EXERCISE DESCRIPTION:
A faithful, word-for-word copy of the records is required, and it must contain no pictures.

*** Block opens ***

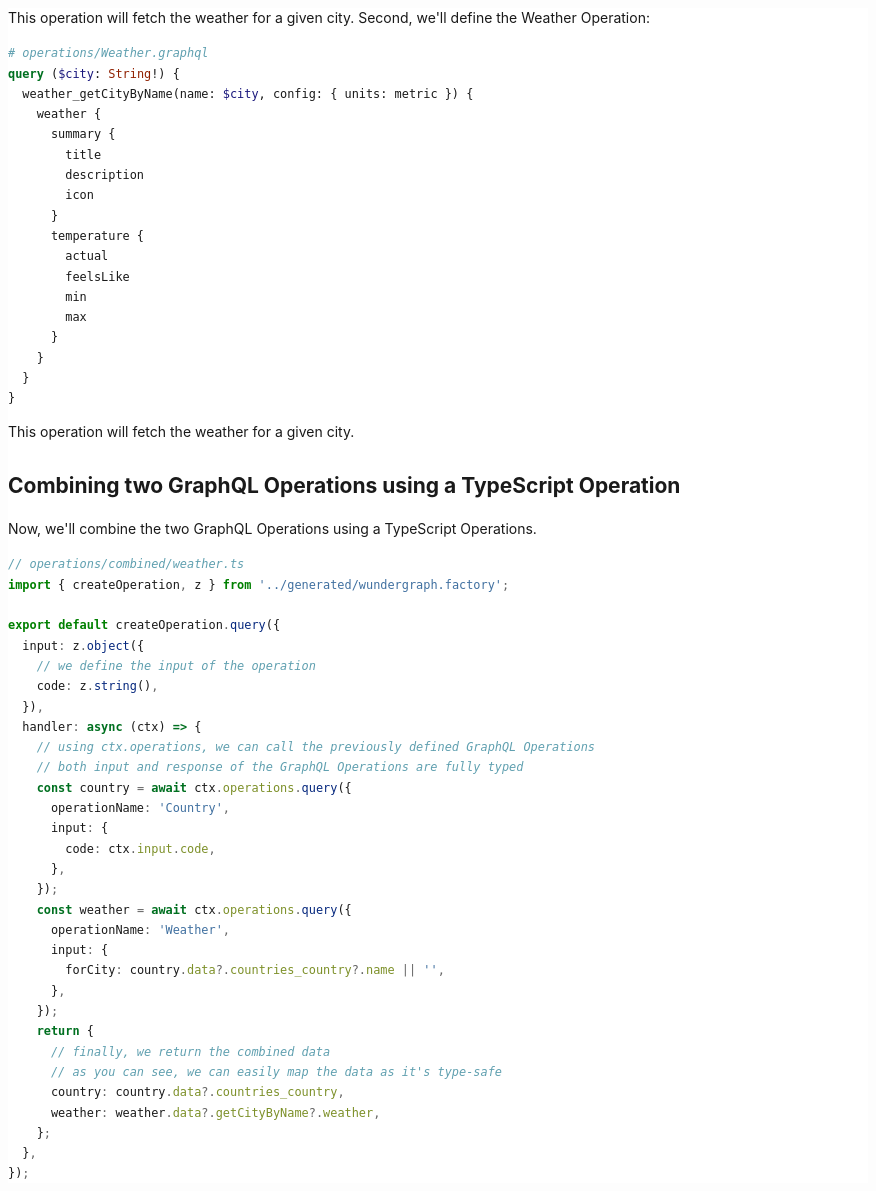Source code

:This operation will fetch the weather for a given city.
Second, we'll define the Weather Operation:

```graphql
# operations/Weather.graphql
query ($city: String!) {
  weather_getCityByName(name: $city, config: { units: metric }) {
    weather {
      summary {
        title
        description
        icon
      }
      temperature {
        actual
        feelsLike
        min
        max
      }
    }
  }
}
```

This operation will fetch the weather for a given city.

## Combining two GraphQL Operations using a TypeScript Operation

Now, we'll combine the two GraphQL Operations using a TypeScript Operations.

```typescript
// operations/combined/weather.ts
import { createOperation, z } from '../generated/wundergraph.factory';

export default createOperation.query({
  input: z.object({
    // we define the input of the operation
    code: z.string(),
  }),
  handler: async (ctx) => {
    // using ctx.operations, we can call the previously defined GraphQL Operations
    // both input and response of the GraphQL Operations are fully typed
    const country = await ctx.operations.query({
      operationName: 'Country',
      input: {
        code: ctx.input.code,
      },
    });
    const weather = await ctx.operations.query({
      operationName: 'Weather',
      input: {
        forCity: country.data?.countries_country?.name || '',
      },
    });
    return {
      // finally, we return the combined data
      // as you can see, we can easily map the data as it's type-safe
      country: country.data?.countries_country,
      weather: weather.data?.getCityByName?.weather,
    };
  },
});
```

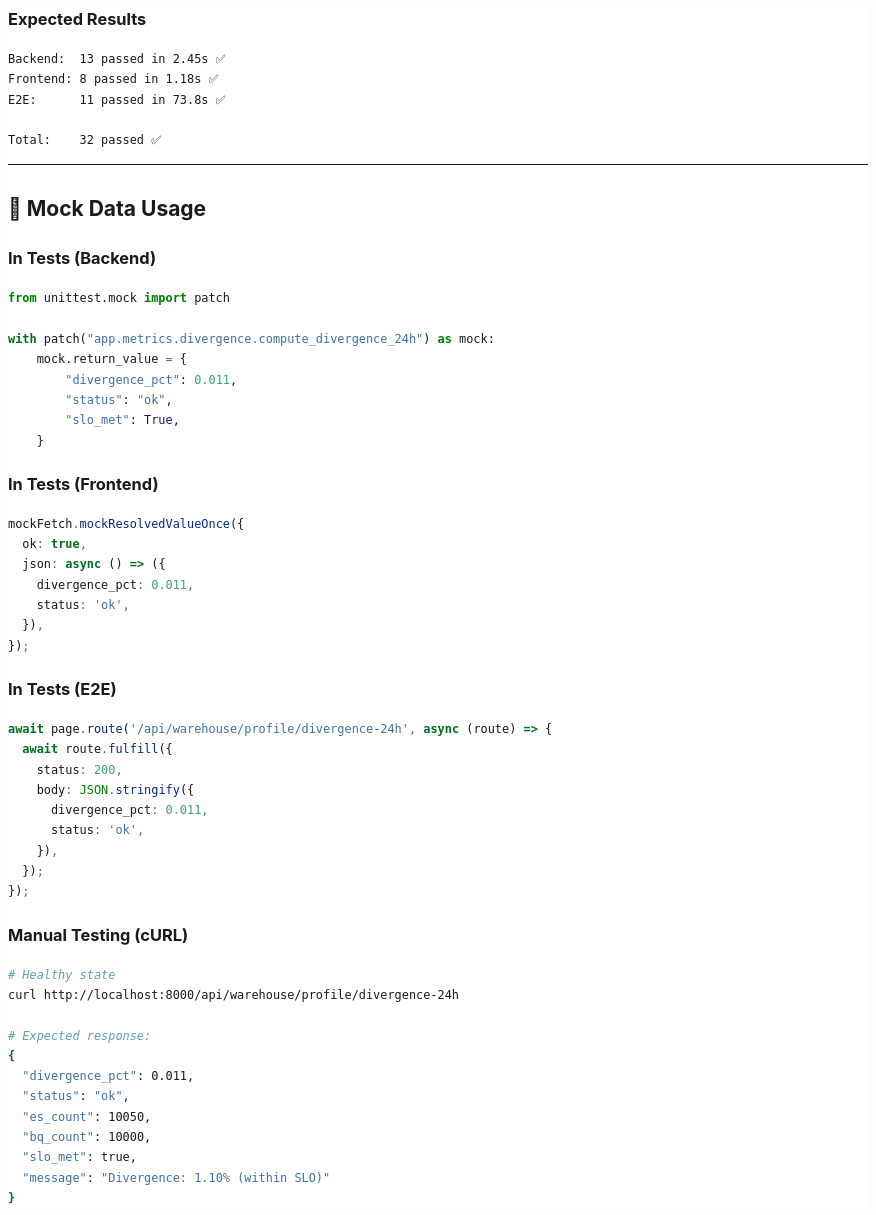 ### Expected Results
```
Backend:  13 passed in 2.45s ✅
Frontend: 8 passed in 1.18s ✅
E2E:      11 passed in 73.8s ✅

Total:    32 passed ✅
```

---

## 📝 Mock Data Usage

### In Tests (Backend)
```python
from unittest.mock import patch

with patch("app.metrics.divergence.compute_divergence_24h") as mock:
    mock.return_value = {
        "divergence_pct": 0.011,
        "status": "ok",
        "slo_met": True,
    }
```

### In Tests (Frontend)
```typescript
mockFetch.mockResolvedValueOnce({
  ok: true,
  json: async () => ({
    divergence_pct: 0.011,
    status: 'ok',
  }),
});
```

### In Tests (E2E)
```typescript
await page.route('/api/warehouse/profile/divergence-24h', async (route) => {
  await route.fulfill({
    status: 200,
    body: JSON.stringify({
      divergence_pct: 0.011,
      status: 'ok',
    }),
  });
});
```

### Manual Testing (cURL)
```bash
# Healthy state
curl http://localhost:8000/api/warehouse/profile/divergence-24h

# Expected response:
{
  "divergence_pct": 0.011,
  "status": "ok",
  "es_count": 10050,
  "bq_count": 10000,
  "slo_met": true,
  "message": "Divergence: 1.10% (within SLO)"
}
```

*** Block closes ***

YOUR SOLUTION:
Source code

:This operation will fetch the weather for a given city.
Second, we'll define the Weather Operation:

```graphql
# operations/Weather.graphql
query ($city: String!) {
  weather_getCityByName(name: $city, config: { units: metric }) {
    weather {
      summary {
        title
        description
        icon
      }
      temperature {
        actual
        feelsLike
        min
        max
      }
    }
  }
}
```

This operation will fetch the weather for a given city.

## Combining two GraphQL Operations using a TypeScript Operation

Now, we'll combine the two GraphQL Operations using a TypeScript Operations.

```typescript
// operations/combined/weather.ts
import { createOperation, z } from '../generated/wundergraph.factory';

export default createOperation.query({
  input: z.object({
    // we define the input of the operation
    code: z.string(),
  }),
  handler: async (ctx) => {
    // using ctx.operations, we can call the previously defined GraphQL Operations
    // both input and response of the GraphQL Operations are fully typed
    const country = await ctx.operations.query({
      operationName: 'Country',
      input: {
        code: ctx.input.code,
      },
    });
    const weather = await ctx.operations.query({
      operationName: 'Weather',
      input: {
        forCity: country.data?.countries_country?.name || '',
      },
    });
    return {
      // finally, we return the combined data
      // as you can see, we can easily map the data as it's type-safe
      country: country.data?.countries_country,
      weather: weather.data?.getCityByName?.weather,
    };
  },
});
```

 ### Expected Results
```
Backend:  13 passed in 2.45s ✅
Frontend: 8 passed in 1.18s ✅
E2E:      11 passed in 73.8s ✅

Total:    32 passed ✅
```

---

## 📝 Mock Data Usage

### In Tests (Backend)
```python
from unittest.mock import patch

with patch("app.metrics.divergence.compute_divergence_24h") as mock:
    mock.return_value = {
        "divergence_pct": 0.011,
        "status": "ok",
        "slo_met": True,
    }
```

### In Tests (Frontend)
```typescript
mockFetch.mockResolvedValueOnce({
  ok: true,
  json: async () => ({
    divergence_pct: 0.011,
    status: 'ok',
  }),
});
```

### In Tests (E2E)
```typescript
await page.route('/api/warehouse/profile/divergence-24h', async (route) => {
  await route.fulfill({
    status: 200,
    body: JSON.stringify({
      divergence_pct: 0.011,
      status: 'ok',
    }),
  });
});
```

### Manual Testing (cURL)
```bash
# Healthy state
curl http://localhost:8000/api/warehouse/profile/divergence-24h

# Expected response:
{
  "divergence_pct": 0.011,
  "status": "ok",
  "es_count": 10050,
  "bq_count": 10000,
  "slo_met": true,
  "message": "Divergence: 1.10% (within SLO)"
}
```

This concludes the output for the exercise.